Start of Input records

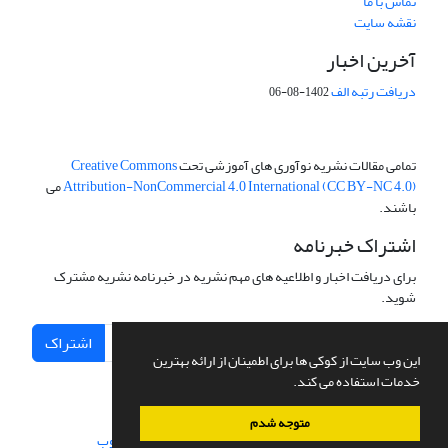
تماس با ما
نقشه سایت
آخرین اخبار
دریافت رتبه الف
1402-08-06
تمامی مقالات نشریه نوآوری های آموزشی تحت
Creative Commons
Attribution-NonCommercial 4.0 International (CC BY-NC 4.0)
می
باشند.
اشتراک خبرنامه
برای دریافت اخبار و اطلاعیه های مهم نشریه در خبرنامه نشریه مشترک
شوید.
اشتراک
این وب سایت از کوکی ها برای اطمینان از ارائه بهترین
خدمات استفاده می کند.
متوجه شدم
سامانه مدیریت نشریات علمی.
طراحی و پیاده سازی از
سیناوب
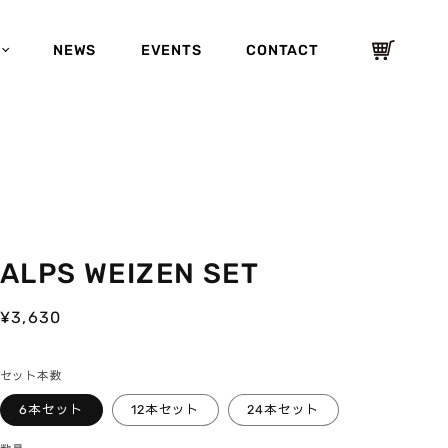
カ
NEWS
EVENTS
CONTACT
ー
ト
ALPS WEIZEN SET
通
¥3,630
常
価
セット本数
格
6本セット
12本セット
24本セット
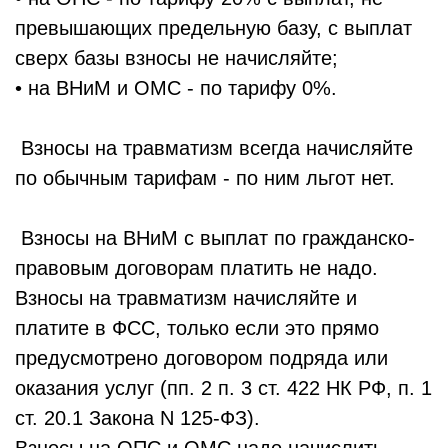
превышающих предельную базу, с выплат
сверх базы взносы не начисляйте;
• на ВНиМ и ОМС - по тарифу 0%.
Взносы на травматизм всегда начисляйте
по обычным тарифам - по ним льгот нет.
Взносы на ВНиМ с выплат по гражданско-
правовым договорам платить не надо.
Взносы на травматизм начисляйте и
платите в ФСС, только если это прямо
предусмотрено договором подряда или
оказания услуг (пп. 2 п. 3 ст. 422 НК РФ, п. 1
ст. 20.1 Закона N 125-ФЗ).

End of Input records

■ **How to complete this task**
Could you set out every line of text from the entries above as a single numbered list, skipping blank lines and leaving the pictures out?

■ **Answer for this exercise**
1. تماس با ما
2. نقشه سایت
3. آخرین اخبار
4. دریافت رتبه الف
5. 1402-08-06
6. تمامی مقالات نشریه نوآوری های آموزشی تحت
7. Creative Commons
8. Attribution-NonCommercial 4.0 International (CC BY-NC 4.0)
9. می
10. باشند.
11. اشتراک خبرنامه
12. برای دریافت اخبار و اطلاعیه های مهم نشریه در خبرنامه نشریه مشترک
13. شوید.
14. اشتراک
15. این وب سایت از کوکی ها برای اطمینان از ارائه بهترین
16. خدمات استفاده می کند.
17. متوجه شدم
18. سامانه مدیریت نشریات علمی.
19. طراحی و پیاده سازی از
20. سیناوب
21. カ
22. NEWS
23. EVENTS
24. CONTACT
25. ー
26. ト
27. ALPS WEIZEN SET
28. 通
29. ¥3,630
30. 常
31. 価
32. セット本数
33. 格
34. 6本セット
35. 12本セット
36. 24本セット
37. превышающих предельную базу, с выплат
38. сверх базы взносы не начисляйте;
39. • на ВНиМ и ОМС - по тарифу 0%.
40. Взносы на травматизм всегда начисляйте
41. по обычным тарифам - по ним льгот нет.
42. Взносы на ВНиМ с выплат по гражданско-
43. правовым договорам платить не надо.
44. Взносы на травматизм начисляйте и
45. платите в ФСС, только если это прямо
46. предусмотрено договором подряда или
47. оказания услуг (пп. 2 п. 3 ст. 422 НК РФ, п. 1
48. ст. 20.1 Закона N 125-ФЗ).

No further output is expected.